== Segment start ==
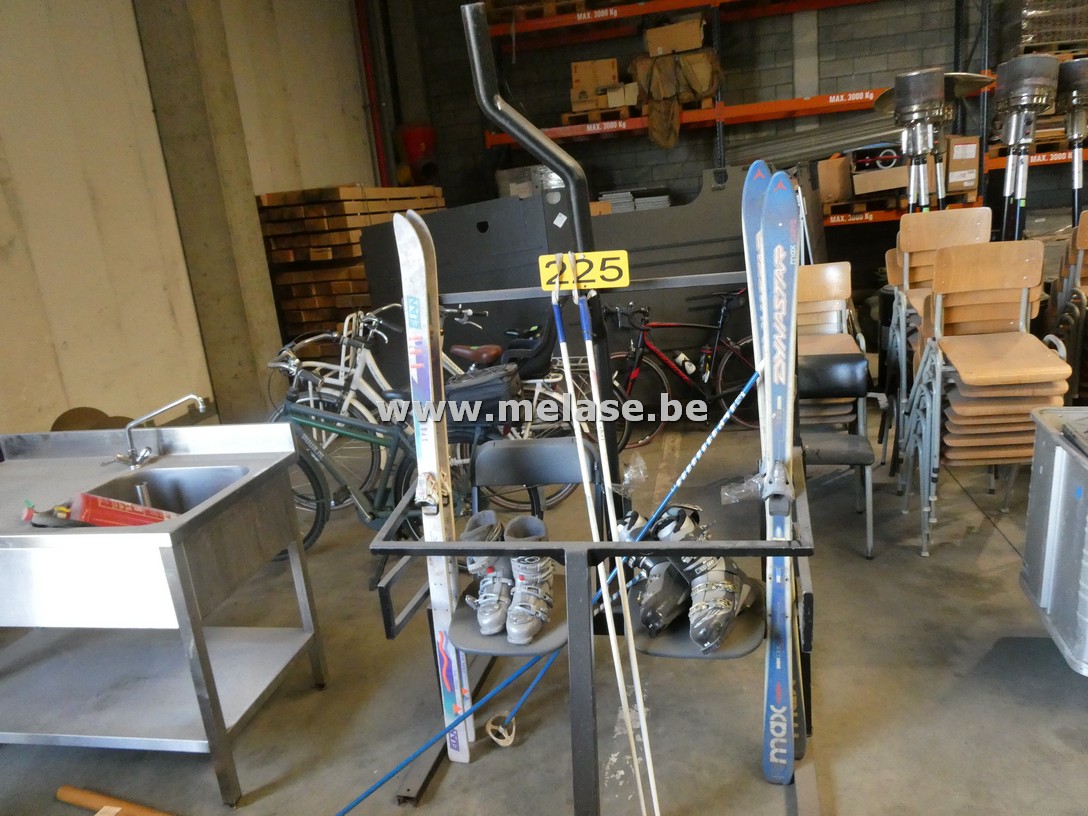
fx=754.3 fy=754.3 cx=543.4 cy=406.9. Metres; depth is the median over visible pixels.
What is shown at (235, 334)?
concrete column
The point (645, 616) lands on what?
boot
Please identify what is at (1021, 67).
patio heater
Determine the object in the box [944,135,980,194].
cardboard box
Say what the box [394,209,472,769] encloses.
ski
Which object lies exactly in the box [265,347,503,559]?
bicycle
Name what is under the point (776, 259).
ski
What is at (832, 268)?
chair stack
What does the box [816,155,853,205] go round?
cardboard box
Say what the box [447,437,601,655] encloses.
folding chair
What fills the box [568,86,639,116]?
cardboard box
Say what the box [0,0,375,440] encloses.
left wall
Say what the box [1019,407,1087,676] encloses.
metal box
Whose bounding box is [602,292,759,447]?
red bicycle
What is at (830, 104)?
pallet rack
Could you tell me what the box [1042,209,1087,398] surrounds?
chair stack
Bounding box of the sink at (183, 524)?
[0,422,327,808]
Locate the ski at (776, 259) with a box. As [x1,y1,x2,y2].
[753,171,800,784]
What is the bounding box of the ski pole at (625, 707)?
[552,278,655,815]
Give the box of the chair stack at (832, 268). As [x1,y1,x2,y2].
[795,264,868,432]
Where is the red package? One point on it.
(84, 499)
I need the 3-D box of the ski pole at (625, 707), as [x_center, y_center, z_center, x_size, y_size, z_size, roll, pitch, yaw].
[0.148,0.406,1.798,0.057,1.186,0.480,-8,16,-11]
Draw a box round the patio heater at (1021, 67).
[991,52,1060,242]
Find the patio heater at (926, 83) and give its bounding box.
[889,66,947,214]
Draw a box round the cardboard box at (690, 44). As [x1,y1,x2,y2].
[643,16,705,56]
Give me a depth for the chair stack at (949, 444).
3.12 m
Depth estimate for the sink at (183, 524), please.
2.26 m
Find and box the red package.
[61,491,178,526]
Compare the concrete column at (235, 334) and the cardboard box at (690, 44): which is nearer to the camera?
the concrete column at (235, 334)
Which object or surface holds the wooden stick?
on the floor
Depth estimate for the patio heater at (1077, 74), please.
4.26 m
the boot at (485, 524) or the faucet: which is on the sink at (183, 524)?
the faucet
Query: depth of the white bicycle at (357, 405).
4.05 m
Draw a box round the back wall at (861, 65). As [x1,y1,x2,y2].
[376,0,1086,276]
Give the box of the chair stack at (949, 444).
[896,238,1069,555]
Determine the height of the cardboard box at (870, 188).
0.209 m
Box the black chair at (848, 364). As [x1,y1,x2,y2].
[797,352,876,557]
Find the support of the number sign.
attached to the rack at (573, 696)
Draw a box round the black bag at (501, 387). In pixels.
[443,364,522,421]
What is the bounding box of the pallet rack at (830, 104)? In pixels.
[474,0,1059,230]
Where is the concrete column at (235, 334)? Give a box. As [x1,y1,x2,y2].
[133,0,280,424]
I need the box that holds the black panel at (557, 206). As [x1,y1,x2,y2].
[362,168,762,395]
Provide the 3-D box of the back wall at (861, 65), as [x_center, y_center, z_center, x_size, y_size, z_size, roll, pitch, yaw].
[2.814,-3.028,7.447,8.384,4.574,0.233,-2,16,13]
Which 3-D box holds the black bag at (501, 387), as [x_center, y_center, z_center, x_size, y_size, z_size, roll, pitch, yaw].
[-0.289,-0.054,3.335,0.408,0.192,0.249,-2,16,13]
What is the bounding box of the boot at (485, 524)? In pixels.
[460,513,512,638]
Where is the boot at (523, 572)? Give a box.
[504,518,555,646]
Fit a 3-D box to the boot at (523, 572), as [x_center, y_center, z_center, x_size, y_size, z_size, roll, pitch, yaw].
[-0.036,0.457,1.985,0.113,0.236,0.283,-2,16,13]
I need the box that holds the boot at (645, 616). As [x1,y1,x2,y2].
[615,509,686,633]
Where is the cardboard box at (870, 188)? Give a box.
[851,164,908,196]
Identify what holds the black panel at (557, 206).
on the floor
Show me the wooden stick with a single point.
(82, 801)
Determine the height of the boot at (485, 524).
0.249 m
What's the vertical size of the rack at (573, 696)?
1.967 m
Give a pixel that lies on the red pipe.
(375, 126)
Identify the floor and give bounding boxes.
[0,407,1086,815]
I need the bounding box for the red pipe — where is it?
[354,0,389,185]
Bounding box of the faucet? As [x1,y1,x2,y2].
[110,394,209,468]
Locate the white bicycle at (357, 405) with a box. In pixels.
[287,298,589,512]
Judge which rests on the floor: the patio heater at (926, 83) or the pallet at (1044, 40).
the patio heater at (926, 83)
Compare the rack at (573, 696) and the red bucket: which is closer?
the rack at (573, 696)
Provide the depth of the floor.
2.44 m
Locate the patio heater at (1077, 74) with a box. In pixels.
[1055,56,1087,226]
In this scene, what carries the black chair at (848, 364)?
on the floor
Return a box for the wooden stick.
[54,785,175,815]
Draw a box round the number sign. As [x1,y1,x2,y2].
[537,250,630,291]
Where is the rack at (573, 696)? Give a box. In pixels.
[372,0,815,812]
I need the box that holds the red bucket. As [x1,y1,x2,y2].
[395,123,437,184]
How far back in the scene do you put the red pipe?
7.75 m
== Segment end ==
YOUR INSTRUCTIONS => Only the entries themselves should be output, word for word, with all pictures omitted.

WRITTEN SOLUTION =>
fx=754.3 fy=754.3 cx=543.4 cy=406.9. Metres; depth is the median over visible pixels.
What is shown at (235, 334)?
concrete column
The point (645, 616) lands on what?
boot
Please identify what is at (1021, 67).
patio heater
Determine the object in the box [944,135,980,194].
cardboard box
Say what the box [394,209,472,769] encloses.
ski
Which object lies exactly in the box [265,347,503,559]?
bicycle
Name what is under the point (776, 259).
ski
What is at (832, 268)?
chair stack
What does the box [816,155,853,205] go round?
cardboard box
Say what the box [447,437,601,655] encloses.
folding chair
What fills the box [568,86,639,116]?
cardboard box
Say what the box [0,0,375,440] encloses.
left wall
Say what the box [1019,407,1087,676] encloses.
metal box
Whose bounding box is [602,292,759,447]?
red bicycle
What is at (830, 104)?
pallet rack
Could you tell me what the box [1042,209,1087,398] surrounds?
chair stack
Bounding box of the sink at (183, 524)?
[0,422,327,808]
Locate the ski at (776, 259) with a box. As [x1,y1,x2,y2].
[753,171,800,784]
What is the bounding box of the ski pole at (625, 707)?
[552,278,655,815]
Give the box of the chair stack at (832, 268). As [x1,y1,x2,y2].
[795,264,868,432]
Where is the red package? One point on it.
(84, 499)
I need the 3-D box of the ski pole at (625, 707), as [x_center, y_center, z_center, x_size, y_size, z_size, roll, pitch, yaw].
[0.148,0.406,1.798,0.057,1.186,0.480,-8,16,-11]
Draw a box round the patio heater at (1021, 67).
[991,52,1060,242]
Find the patio heater at (926, 83) and give its bounding box.
[889,66,947,214]
Draw a box round the cardboard box at (690, 44). As [x1,y1,x2,y2].
[643,16,705,56]
Give me a depth for the chair stack at (949, 444).
3.12 m
Depth estimate for the sink at (183, 524), please.
2.26 m
Find and box the red package.
[61,491,178,526]
Compare the concrete column at (235, 334) and the cardboard box at (690, 44): which is nearer to the camera?
the concrete column at (235, 334)
Which object or surface holds the wooden stick?
on the floor
Depth estimate for the patio heater at (1077, 74), please.
4.26 m
the boot at (485, 524) or the faucet: which is on the sink at (183, 524)?
the faucet
Query: depth of the white bicycle at (357, 405).
4.05 m
Draw a box round the back wall at (861, 65). As [x1,y1,x2,y2].
[376,0,1086,276]
Give the box of the chair stack at (949, 444).
[896,238,1069,555]
Determine the height of the cardboard box at (870, 188).
0.209 m
Box the black chair at (848, 364). As [x1,y1,x2,y2].
[797,352,876,557]
Find the support of the number sign.
attached to the rack at (573, 696)
Draw a box round the black bag at (501, 387). In pixels.
[443,364,522,421]
What is the bounding box of the pallet rack at (830, 104)? In pixels.
[474,0,1059,230]
Where is the concrete column at (235, 334)? Give a box. As [x1,y1,x2,y2].
[133,0,280,424]
I need the box that holds the black panel at (557, 206). As [x1,y1,x2,y2].
[362,168,762,395]
Provide the 3-D box of the back wall at (861, 65), as [x_center, y_center, z_center, x_size, y_size, z_size, roll, pitch, yaw].
[2.814,-3.028,7.447,8.384,4.574,0.233,-2,16,13]
Which 3-D box holds the black bag at (501, 387), as [x_center, y_center, z_center, x_size, y_size, z_size, roll, pitch, yaw].
[-0.289,-0.054,3.335,0.408,0.192,0.249,-2,16,13]
What is the bounding box of the boot at (485, 524)? In pixels.
[460,513,512,638]
Where is the boot at (523, 572)? Give a box.
[504,518,555,646]
Fit a 3-D box to the boot at (523, 572), as [x_center, y_center, z_center, x_size, y_size, z_size, roll, pitch, yaw].
[-0.036,0.457,1.985,0.113,0.236,0.283,-2,16,13]
I need the box that holds the boot at (645, 616). As [x1,y1,x2,y2].
[615,509,686,633]
Where is the cardboard box at (870, 188)? Give a box.
[851,164,908,196]
Identify what holds the black panel at (557, 206).
on the floor
Show me the wooden stick with a single point.
(82, 801)
Determine the height of the boot at (485, 524).
0.249 m
What's the vertical size of the rack at (573, 696)?
1.967 m
Give a pixel that lies on the red pipe.
(375, 126)
Identify the floor and give bounding boxes.
[0,407,1086,815]
I need the bounding box for the red pipe — where is it?
[354,0,389,185]
Bounding box of the faucet? As [x1,y1,x2,y2].
[110,394,209,468]
Locate the white bicycle at (357, 405) with a box. In pixels.
[287,298,589,512]
Judge which rests on the floor: the patio heater at (926, 83) or the pallet at (1044, 40).
the patio heater at (926, 83)
Compare the rack at (573, 696) and the red bucket: which is closer?
the rack at (573, 696)
Provide the depth of the floor.
2.44 m
Locate the patio heater at (1077, 74) with a box. In pixels.
[1055,56,1087,226]
In this scene, what carries the black chair at (848, 364)?
on the floor
Return a box for the wooden stick.
[54,785,175,815]
Draw a box round the number sign. As [x1,y1,x2,y2].
[537,250,630,291]
Where is the rack at (573, 696)? Give a box. In pixels.
[372,0,815,812]
I need the box that holds the red bucket. As [x1,y1,x2,y2].
[395,123,437,184]
How far back in the scene do you put the red pipe?
7.75 m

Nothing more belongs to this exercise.